Using Patterns to Determine Reversals or Continuation

Markets generally consolidate within a trend and either correct or continue which can be determined by using specific continuation or reversal chart patterns.  By evaluating these types of patterns, you can trade the market and enter when you are comfortable that either a correction is bound to take place or a continuation is poised to ensue.

Using Patterns to Determine Reversals or Continuation

Head and Shoulder

The most commonly used reversal pattern is the head and shoulder reversal pattern.  This pattern generally occurs as the end of an uptrend.  A reverse head and shoulder pattern usually occurs as the end of a downtrend. A head gets its name when because the pattern looks like a personal head and shoulders.

At the end of an uptrend, a correction occurs, as supply overtakes demand.  Here prices are pushed lower as investors take profits.  Volume plays a very important role here.  If volume picks up as prices move lower, traders can be confident that the uptrend could be on its last legs.  The left shoulder is completed as prices find support and begin to move higher.  The area of support is referred to as the neckline.

Demand then begins to exceed supply as is usually the case in an uptrend.  Prices break out to fresh highs, but generally volume is declining. If volume in increasing, it can be hard to determine if a head and shoulders is forming.  Once a fresh high is formed, the head is complete, and prices begin to decline back through the left shoulder and down to the neckline.

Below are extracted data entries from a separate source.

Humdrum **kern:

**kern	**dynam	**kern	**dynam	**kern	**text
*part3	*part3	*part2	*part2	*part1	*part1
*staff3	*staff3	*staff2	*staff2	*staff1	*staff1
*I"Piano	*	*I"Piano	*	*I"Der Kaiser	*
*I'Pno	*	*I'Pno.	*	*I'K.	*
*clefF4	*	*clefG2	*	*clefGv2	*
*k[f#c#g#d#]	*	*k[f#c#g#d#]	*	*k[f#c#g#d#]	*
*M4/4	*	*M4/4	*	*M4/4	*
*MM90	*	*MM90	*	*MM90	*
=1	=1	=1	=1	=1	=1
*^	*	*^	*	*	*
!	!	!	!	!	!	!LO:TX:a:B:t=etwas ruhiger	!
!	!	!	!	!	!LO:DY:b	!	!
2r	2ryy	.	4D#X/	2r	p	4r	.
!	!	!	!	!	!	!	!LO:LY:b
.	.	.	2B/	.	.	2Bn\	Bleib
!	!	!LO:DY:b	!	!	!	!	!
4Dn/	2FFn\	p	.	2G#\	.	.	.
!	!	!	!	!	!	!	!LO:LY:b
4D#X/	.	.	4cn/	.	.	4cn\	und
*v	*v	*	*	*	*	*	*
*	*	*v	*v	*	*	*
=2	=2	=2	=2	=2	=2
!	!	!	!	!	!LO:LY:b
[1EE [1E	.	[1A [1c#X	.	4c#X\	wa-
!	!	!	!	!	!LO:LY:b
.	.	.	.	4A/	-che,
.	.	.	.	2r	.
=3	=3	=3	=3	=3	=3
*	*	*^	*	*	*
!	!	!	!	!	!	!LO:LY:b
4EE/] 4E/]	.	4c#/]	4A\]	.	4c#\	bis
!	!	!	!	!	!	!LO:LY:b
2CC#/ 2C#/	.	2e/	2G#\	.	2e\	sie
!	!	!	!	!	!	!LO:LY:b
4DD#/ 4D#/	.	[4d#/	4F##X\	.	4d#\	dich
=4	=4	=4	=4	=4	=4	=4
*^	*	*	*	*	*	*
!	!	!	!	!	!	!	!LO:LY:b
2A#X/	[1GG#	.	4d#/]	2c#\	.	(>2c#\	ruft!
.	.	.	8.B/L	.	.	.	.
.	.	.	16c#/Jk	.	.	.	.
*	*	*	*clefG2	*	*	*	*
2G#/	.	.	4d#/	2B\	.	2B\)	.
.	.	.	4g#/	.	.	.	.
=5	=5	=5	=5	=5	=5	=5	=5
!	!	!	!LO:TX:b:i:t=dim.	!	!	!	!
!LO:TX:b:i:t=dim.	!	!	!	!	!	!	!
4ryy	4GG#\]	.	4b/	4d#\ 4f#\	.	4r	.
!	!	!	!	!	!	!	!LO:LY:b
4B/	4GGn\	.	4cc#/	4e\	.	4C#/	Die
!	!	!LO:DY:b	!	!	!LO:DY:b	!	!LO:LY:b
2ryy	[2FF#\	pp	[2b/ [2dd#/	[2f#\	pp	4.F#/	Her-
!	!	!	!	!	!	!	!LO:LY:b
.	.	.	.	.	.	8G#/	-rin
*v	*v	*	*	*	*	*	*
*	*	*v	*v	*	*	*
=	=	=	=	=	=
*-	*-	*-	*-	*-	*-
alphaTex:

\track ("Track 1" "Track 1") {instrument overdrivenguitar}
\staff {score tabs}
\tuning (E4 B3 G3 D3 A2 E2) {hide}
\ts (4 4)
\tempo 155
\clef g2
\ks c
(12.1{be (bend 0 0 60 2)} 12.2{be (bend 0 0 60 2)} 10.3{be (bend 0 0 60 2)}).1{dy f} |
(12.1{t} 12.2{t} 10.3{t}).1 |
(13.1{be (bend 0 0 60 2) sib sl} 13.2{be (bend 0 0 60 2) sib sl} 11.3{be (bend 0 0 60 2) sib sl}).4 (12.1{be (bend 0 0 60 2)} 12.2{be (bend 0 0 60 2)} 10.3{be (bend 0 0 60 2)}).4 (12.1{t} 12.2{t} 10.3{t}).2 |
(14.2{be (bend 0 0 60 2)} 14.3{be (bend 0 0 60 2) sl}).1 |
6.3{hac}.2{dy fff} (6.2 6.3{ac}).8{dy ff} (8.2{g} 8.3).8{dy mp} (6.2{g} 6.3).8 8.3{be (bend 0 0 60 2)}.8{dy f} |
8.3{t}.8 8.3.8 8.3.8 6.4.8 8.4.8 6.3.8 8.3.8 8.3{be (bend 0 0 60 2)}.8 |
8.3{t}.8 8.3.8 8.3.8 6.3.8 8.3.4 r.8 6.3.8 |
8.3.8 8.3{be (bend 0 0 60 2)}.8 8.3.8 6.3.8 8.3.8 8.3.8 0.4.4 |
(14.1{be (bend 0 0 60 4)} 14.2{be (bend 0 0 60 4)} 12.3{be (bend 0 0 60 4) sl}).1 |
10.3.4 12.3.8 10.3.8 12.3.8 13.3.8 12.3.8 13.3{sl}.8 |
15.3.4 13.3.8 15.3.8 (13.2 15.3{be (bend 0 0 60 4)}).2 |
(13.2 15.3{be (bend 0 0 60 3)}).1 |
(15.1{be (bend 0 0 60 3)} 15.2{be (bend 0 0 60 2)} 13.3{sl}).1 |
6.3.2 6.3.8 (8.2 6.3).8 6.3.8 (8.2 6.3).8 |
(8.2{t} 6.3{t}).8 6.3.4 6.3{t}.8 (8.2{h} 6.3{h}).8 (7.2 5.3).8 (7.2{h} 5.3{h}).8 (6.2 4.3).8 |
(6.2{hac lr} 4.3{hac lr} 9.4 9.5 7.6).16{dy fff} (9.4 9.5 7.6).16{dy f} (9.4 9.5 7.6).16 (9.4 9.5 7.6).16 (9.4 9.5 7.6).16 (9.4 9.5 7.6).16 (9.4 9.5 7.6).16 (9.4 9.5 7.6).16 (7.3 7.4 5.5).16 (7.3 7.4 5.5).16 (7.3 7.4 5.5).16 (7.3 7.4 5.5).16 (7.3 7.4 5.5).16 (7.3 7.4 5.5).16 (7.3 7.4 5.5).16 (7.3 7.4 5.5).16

Traders are still bullish when the head pattern occurs, and the higher high generally reflects this scenario.  At the neckline, traders will purchase the security with the hopes that the market will again move higher.  Resistance is hit as the right should is formed which is always lower than the head and generally lower than the left shoulder.  Volume begins to pick up as prices move lower toward the neckline. When prices break through the neckline, volume generally surges reflecting the completion of the reversal pattern.


A continuation pattern is a pause that refreshes.  Flag patterns are continuation patterns that form the shape of a flag.  After a security breaks out to fresh highs, it will consolidate moving lower forming inside days, as traders take stock of the recent break out.  For a bull flag pattern, prices will edge lower for a couple of days as the consolidation takes hold.  For a break flag patter, prices will generally edge higher.  A flag pattern is complete when prices either hit a new fresh high for a bull flag pattern, or a new low on a bear flag pattern.


A triangle pattern represents indecision.  Attempts to push a market higher are met with resistance and attempts to drive the market lower are met with support.  The movements become shallower as further indecision takes hold. As price action consolidates, energy starts to build which is released once a new high is breached or a new low is hit.  Generally, the break out or break down is met with increasing volume. Triangles can be symmetrical or ascending or descending.

Patterns generally occur during consolidation periods, and can help you determine if a market is poised to reverse or pauing before refreshing.